[Records drawn from a dataset]

----------

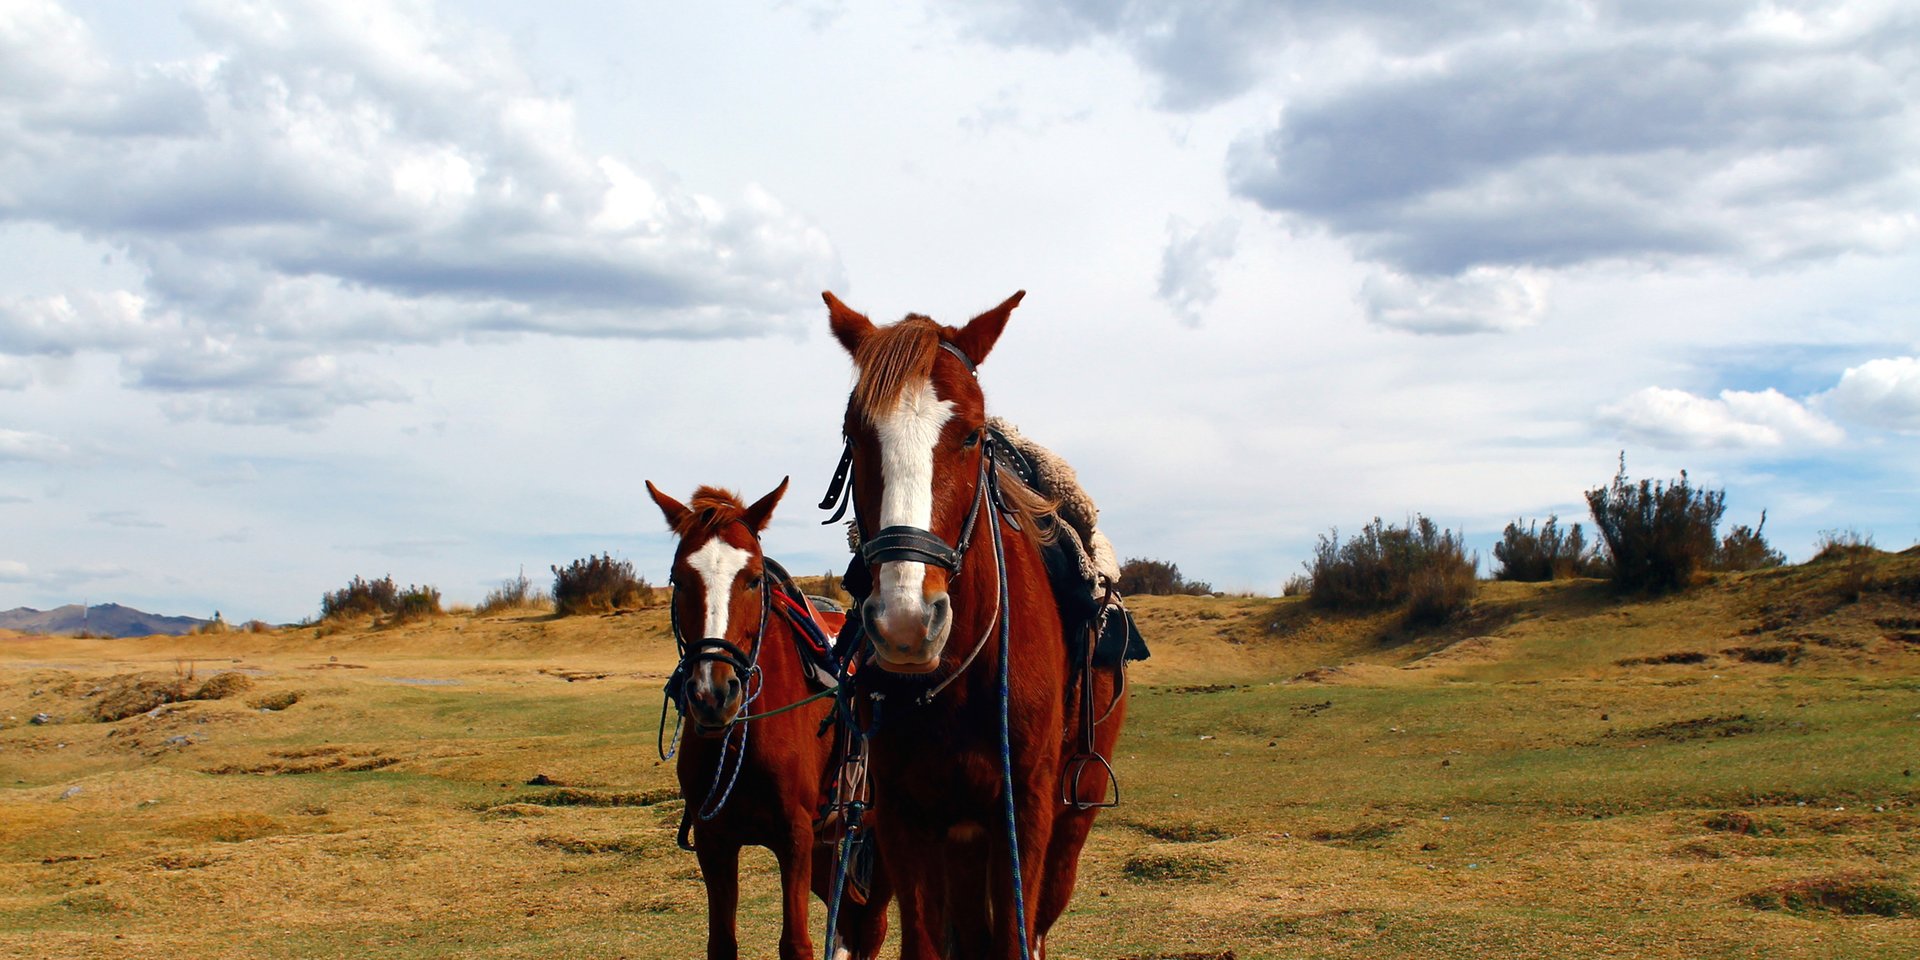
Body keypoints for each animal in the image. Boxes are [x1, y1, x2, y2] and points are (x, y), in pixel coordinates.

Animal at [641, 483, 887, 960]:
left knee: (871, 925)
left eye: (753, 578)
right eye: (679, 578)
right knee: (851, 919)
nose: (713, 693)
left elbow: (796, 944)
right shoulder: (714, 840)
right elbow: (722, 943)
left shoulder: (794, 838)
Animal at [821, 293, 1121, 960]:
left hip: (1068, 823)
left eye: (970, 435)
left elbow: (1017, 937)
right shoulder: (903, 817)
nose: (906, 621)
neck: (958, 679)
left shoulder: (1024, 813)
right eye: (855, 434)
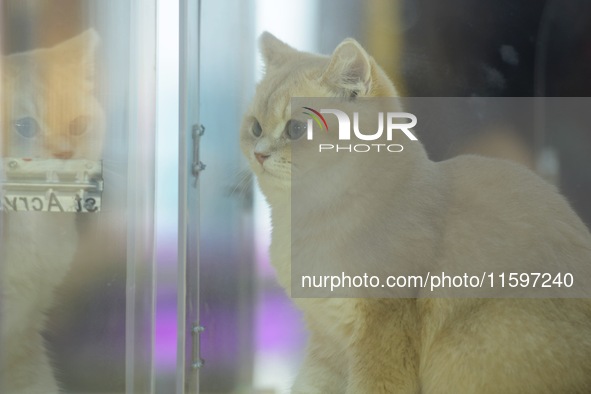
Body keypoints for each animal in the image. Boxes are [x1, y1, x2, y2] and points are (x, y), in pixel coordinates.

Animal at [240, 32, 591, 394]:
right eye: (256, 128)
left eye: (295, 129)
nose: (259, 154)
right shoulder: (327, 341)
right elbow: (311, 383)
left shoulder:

----------

WHAT IS NEEDED. Drop the images and repeat the data exactly.

RESULT FOR THIS EXERCISE.
Body keypoints for each animal in the image. Boxes are [x1, y1, x2, y2] and points are (x, y), in pixel coordinates.

Animal at [641, 483, 887, 960]:
left knee: (871, 925)
left eye: (753, 578)
right eye: (679, 578)
right knee: (851, 919)
nose: (713, 693)
left elbow: (796, 944)
right shoulder: (714, 840)
right elbow: (722, 943)
left shoulder: (794, 838)
Animal at [821, 293, 1121, 960]:
left hip: (1068, 823)
left eye: (970, 435)
left elbow: (1017, 937)
right shoulder: (903, 817)
nose: (906, 621)
neck: (958, 679)
left shoulder: (1024, 813)
right eye: (855, 434)
Body keypoints for each animal in the image. Boxes are [x1, y1, x2, y2] and points are (x, y), in pixel coordinates.

Animal at [240, 32, 591, 394]:
right eye: (256, 128)
left eye: (295, 129)
nose: (259, 154)
right shoulder: (327, 341)
right elbow: (311, 383)
left shoulder:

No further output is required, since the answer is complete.